То-то. Чудеса бывают в сказках, но иногда случаются и в действительности. Прошу! — он махнул рукой баянисту.
Тот откинул чуб и заиграл какую-то песенку. Я прислушался — это была песенка про хорошее настроение из «Карнавальной ночи».
— Поторопитесь! — Напудренный потряс контрамарками. — До начала сеанса остается всего тридцать минут.

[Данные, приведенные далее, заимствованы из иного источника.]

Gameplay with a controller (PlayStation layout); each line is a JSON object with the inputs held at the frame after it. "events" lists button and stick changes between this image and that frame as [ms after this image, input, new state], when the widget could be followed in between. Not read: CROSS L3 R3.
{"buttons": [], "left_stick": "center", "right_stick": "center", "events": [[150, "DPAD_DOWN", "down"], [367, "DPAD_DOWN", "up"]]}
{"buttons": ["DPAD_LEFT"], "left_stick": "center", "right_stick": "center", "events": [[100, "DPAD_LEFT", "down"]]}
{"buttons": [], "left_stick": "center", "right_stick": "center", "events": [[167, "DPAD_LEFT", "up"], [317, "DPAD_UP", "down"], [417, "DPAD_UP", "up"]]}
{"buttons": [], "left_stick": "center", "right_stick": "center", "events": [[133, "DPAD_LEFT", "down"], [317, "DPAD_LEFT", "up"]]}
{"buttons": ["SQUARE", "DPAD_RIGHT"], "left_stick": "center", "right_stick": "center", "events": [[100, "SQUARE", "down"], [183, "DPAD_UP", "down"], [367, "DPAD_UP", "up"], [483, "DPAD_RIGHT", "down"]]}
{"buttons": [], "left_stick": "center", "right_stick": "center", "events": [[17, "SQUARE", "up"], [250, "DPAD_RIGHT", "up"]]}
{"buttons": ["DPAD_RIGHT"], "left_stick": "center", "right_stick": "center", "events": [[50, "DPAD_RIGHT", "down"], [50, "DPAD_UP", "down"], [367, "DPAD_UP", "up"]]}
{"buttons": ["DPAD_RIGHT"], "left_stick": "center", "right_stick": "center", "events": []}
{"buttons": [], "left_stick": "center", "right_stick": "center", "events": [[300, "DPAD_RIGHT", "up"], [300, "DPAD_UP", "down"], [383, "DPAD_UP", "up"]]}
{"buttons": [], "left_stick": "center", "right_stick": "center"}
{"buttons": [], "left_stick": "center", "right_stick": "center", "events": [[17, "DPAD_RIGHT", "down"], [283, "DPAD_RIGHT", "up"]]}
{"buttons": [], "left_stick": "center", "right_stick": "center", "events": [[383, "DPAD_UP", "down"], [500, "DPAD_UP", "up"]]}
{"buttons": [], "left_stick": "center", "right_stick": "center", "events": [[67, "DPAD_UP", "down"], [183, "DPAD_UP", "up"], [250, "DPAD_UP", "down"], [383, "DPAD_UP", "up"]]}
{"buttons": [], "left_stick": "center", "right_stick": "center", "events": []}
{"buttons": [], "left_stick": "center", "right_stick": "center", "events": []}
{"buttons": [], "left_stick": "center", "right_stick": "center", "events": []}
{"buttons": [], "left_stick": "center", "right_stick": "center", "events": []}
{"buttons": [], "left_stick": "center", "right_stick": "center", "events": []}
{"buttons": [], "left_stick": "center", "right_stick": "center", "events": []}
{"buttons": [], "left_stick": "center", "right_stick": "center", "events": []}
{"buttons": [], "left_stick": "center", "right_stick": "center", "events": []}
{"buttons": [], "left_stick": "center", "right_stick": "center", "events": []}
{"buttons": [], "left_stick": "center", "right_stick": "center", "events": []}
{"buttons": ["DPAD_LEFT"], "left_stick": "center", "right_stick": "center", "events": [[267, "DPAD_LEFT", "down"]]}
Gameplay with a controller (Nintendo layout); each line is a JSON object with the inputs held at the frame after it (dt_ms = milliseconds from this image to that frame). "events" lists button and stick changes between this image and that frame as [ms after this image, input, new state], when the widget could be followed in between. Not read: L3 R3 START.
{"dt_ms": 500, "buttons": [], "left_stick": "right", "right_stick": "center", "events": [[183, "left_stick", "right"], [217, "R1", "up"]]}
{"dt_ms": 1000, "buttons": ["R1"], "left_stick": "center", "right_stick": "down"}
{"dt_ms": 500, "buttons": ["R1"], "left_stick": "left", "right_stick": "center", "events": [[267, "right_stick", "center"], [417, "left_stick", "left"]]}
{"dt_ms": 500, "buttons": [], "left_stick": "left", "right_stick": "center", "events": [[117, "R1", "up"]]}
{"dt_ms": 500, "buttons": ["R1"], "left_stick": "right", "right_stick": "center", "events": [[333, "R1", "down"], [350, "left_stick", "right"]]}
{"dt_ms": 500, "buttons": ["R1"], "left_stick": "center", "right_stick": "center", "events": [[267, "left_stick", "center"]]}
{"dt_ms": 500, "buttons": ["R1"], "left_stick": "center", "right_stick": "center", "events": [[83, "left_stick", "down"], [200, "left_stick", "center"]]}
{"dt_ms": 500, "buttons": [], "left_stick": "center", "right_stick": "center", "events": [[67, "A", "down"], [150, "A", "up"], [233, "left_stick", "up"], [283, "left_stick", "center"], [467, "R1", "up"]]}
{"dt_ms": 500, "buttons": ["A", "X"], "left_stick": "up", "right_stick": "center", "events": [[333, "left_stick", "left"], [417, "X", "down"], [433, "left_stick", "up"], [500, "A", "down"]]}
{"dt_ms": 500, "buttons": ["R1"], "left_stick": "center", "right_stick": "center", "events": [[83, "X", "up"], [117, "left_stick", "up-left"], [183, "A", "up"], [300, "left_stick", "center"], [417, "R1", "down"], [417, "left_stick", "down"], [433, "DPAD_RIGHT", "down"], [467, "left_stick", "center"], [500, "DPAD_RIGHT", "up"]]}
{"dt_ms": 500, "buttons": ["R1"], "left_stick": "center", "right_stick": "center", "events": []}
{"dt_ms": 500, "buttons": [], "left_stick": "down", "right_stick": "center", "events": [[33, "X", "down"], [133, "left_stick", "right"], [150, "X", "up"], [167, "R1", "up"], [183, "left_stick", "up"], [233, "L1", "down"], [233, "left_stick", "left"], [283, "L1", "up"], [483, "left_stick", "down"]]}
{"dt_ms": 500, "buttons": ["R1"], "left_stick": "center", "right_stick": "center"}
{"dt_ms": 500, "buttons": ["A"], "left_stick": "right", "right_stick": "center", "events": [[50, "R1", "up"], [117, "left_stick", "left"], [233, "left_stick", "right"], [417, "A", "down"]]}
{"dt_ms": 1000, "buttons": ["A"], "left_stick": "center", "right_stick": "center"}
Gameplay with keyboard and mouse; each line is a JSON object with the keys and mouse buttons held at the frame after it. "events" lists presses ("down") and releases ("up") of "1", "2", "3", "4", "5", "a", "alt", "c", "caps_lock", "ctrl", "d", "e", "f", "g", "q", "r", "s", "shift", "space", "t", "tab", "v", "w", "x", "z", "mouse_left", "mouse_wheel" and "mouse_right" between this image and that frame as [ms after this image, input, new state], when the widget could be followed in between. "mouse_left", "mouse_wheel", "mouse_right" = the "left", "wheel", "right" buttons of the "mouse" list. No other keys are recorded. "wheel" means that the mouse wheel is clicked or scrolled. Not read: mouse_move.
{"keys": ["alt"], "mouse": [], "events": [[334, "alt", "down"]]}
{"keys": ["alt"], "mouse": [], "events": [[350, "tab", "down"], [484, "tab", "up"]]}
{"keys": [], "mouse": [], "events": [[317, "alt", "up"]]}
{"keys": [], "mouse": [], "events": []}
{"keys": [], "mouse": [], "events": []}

Первой вытолкнули в круг девочку с веснушками во все лицо. Она никак не хотела петь, но обратно ее не пускали, и ей пришлось пропищать про елочку, которой холодно зимой.
— За смелость, — сказал напудренный и вручил ей контрамарку.
Все так и ахнули. А она, счастливая, прижав к груди контрамарку, выбралась из круга и во все лопатки помчалась к кинотеатру.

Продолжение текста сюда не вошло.